UPDATE 1.20pm: Shares in Southern Cross Electrical Engineering slumped after the contractor posted a 17 per cent fall in first-half profit to $4.3 million.
The result was achieved on revenue of $120.6 million, up 43 per cent on the previous corresponding period.
SCEE attributed its lower bottom line profit for the half to the later-than-anticipated timing of the award of the AngloGold Ashanti Tropicana gold project and Rio Tinto Cape Lambert Phase A.
It said forecast revenue and profit on these projects had been deferred to the second half of the year.
The company said the overhead base of the business was increased during the half year to support the growth anticipated from the two projects.

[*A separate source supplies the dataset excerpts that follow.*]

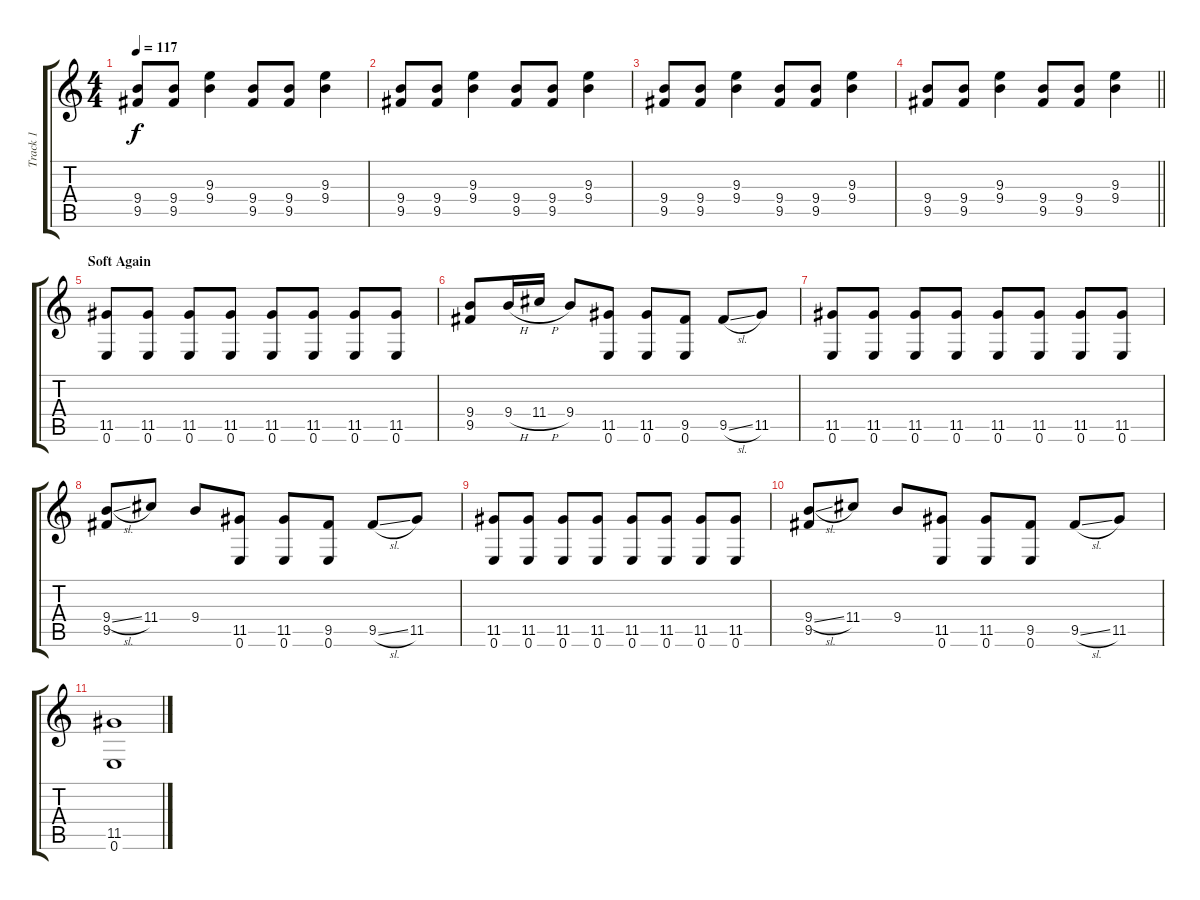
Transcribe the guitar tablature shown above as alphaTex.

\track ("Track 1" "Track 1") {instrument electricguitarmuted}
\staff {score tabs}
\tuning (E4 B3 G3 D3 A2 E2) {hide}
\ts (4 4)
\tempo 117
\clef g2
\ks c
(9.4 9.5).8{dy f} (9.4 9.5).8 (9.3 9.4).4 (9.4 9.5).8 (9.4 9.5).8 (9.3 9.4).4 |
(9.4 9.5).8 (9.4 9.5).8 (9.3 9.4).4 (9.4 9.5).8 (9.4 9.5).8 (9.3 9.4).4 |
(9.4 9.5).8 (9.4 9.5).8 (9.3 9.4).4 (9.4 9.5).8 (9.4 9.5).8 (9.3 9.4).4 |
\barLineRight lightlight
(9.4 9.5).8 (9.4 9.5).8 (9.3 9.4).4 (9.4 9.5).8 (9.4 9.5).8 (9.3 9.4).4 |
\section ("" "Soft Again")
(11.5 0.6).8{instrument electricguitarmuted} (11.5 0.6).8 (11.5 0.6).8 (11.5 0.6).8 (11.5 0.6).8 (11.5 0.6).8 (11.5 0.6).8 (11.5 0.6).8 |
(9.4 9.5).8 9.4{h}.16 11.4{h}.16 9.4.8 (11.5 0.6).8 (11.5 0.6).8 (9.5 0.6).8 9.5{sl}.8 11.5.8 |
(11.5 0.6).8 (11.5 0.6).8 (11.5 0.6).8 (11.5 0.6).8 (11.5 0.6).8 (11.5 0.6).8 (11.5 0.6).8 (11.5 0.6).8 |
(9.4{sl} 9.5).8 11.4.8 9.4.8 (11.5 0.6).8 (11.5 0.6).8 (9.5 0.6).8 9.5{sl}.8 11.5.8 |
(11.5 0.6).8 (11.5 0.6).8 (11.5 0.6).8 (11.5 0.6).8 (11.5 0.6).8 (11.5 0.6).8 (11.5 0.6).8 (11.5 0.6).8 |
(9.4{sl} 9.5).8 11.4.8 9.4.8 (11.5 0.6).8 (11.5 0.6).8 (9.5 0.6).8 9.5{sl}.8 11.5.8 |
(11.5 0.6).1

SCEE managing director Simon High said the significant increase in revenue over the period was pleasing and left the company well placed to deliver another record result in 2013.
"While it was disappointing that we could not also report an increase in net profit, were it not for the later-than-anticipated award of key contracts, I am confident this would have been the case," he said.
"The increase in overheads in the period was necessary to support our continuing growth and the business is now appropriately sized for a company aspiring to turnover in excess of $300 million."
SCEE ended the half-year with cash on hand of $46.9 million and an order book of $186 million.
SCEE shares closed down four cents, or 3.08 per cent, at $1.26.